- **ACTIVITY**
In all the lines below, change "smallest" to "lowest" wherever it appears, keep everything else the same, and leave out the pictures.

- **DATA IN THIS EXERCISE**
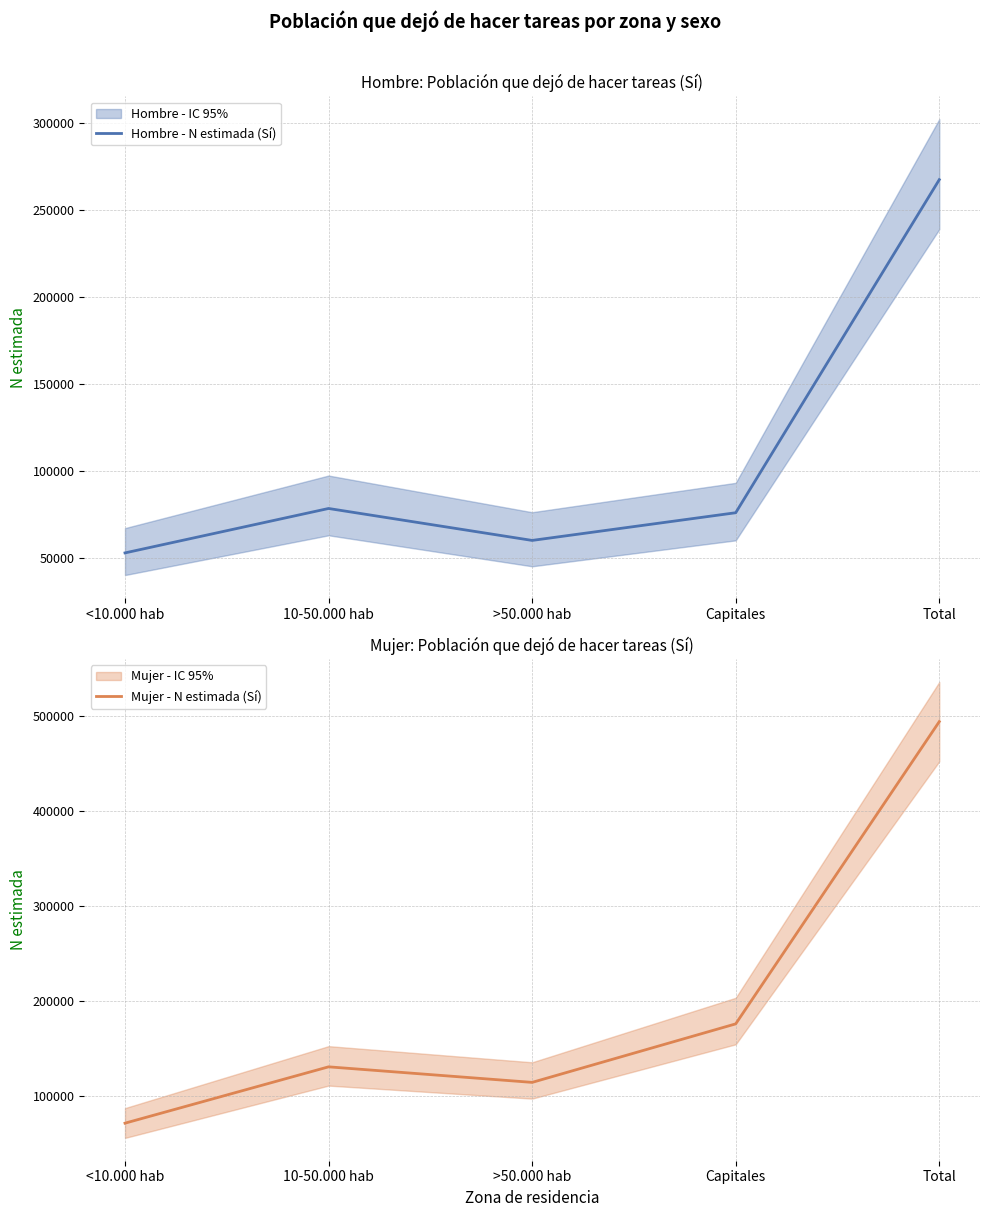

How many values in the Mujer - N estimada (Sí) series exceed 131014?

2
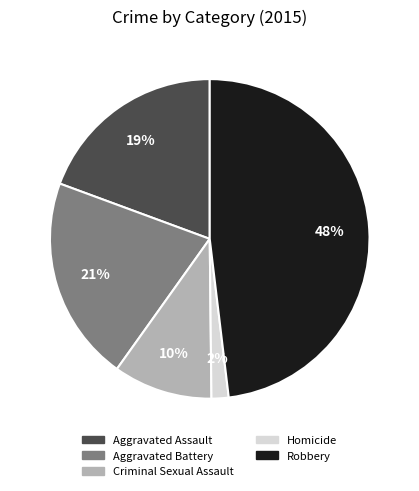

Which category has the smallest portion of the pie?

Homicide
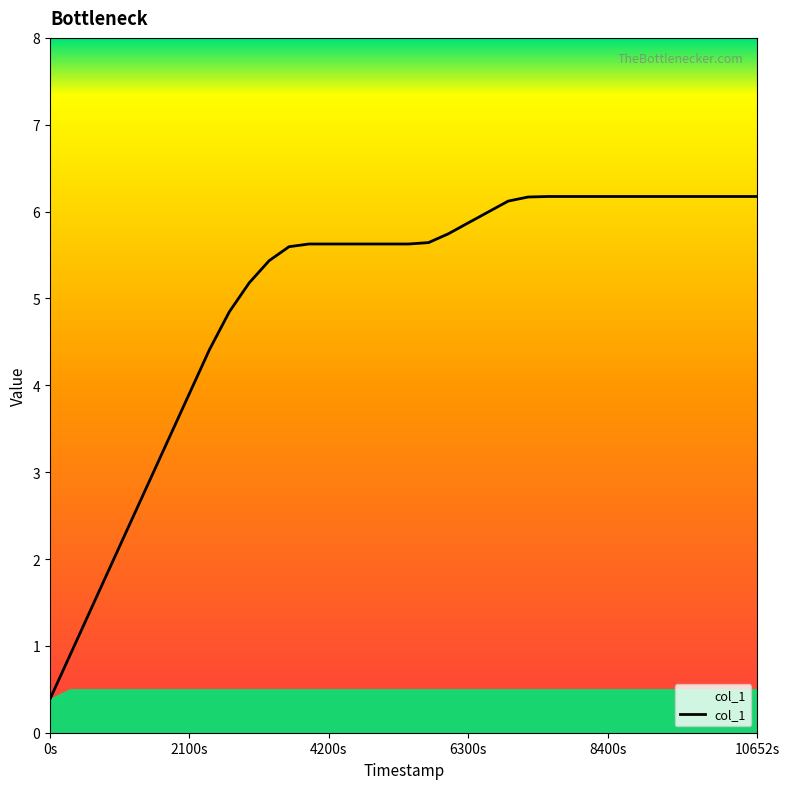

What is the smallest value displayed?

0.4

- **YOUR SOLUTION**
How many values in the Mujer - N estimada (Sí) series exceed 131014?

2

Which category has the lowest portion of the pie?

Homicide

What is the lowest value displayed?

0.4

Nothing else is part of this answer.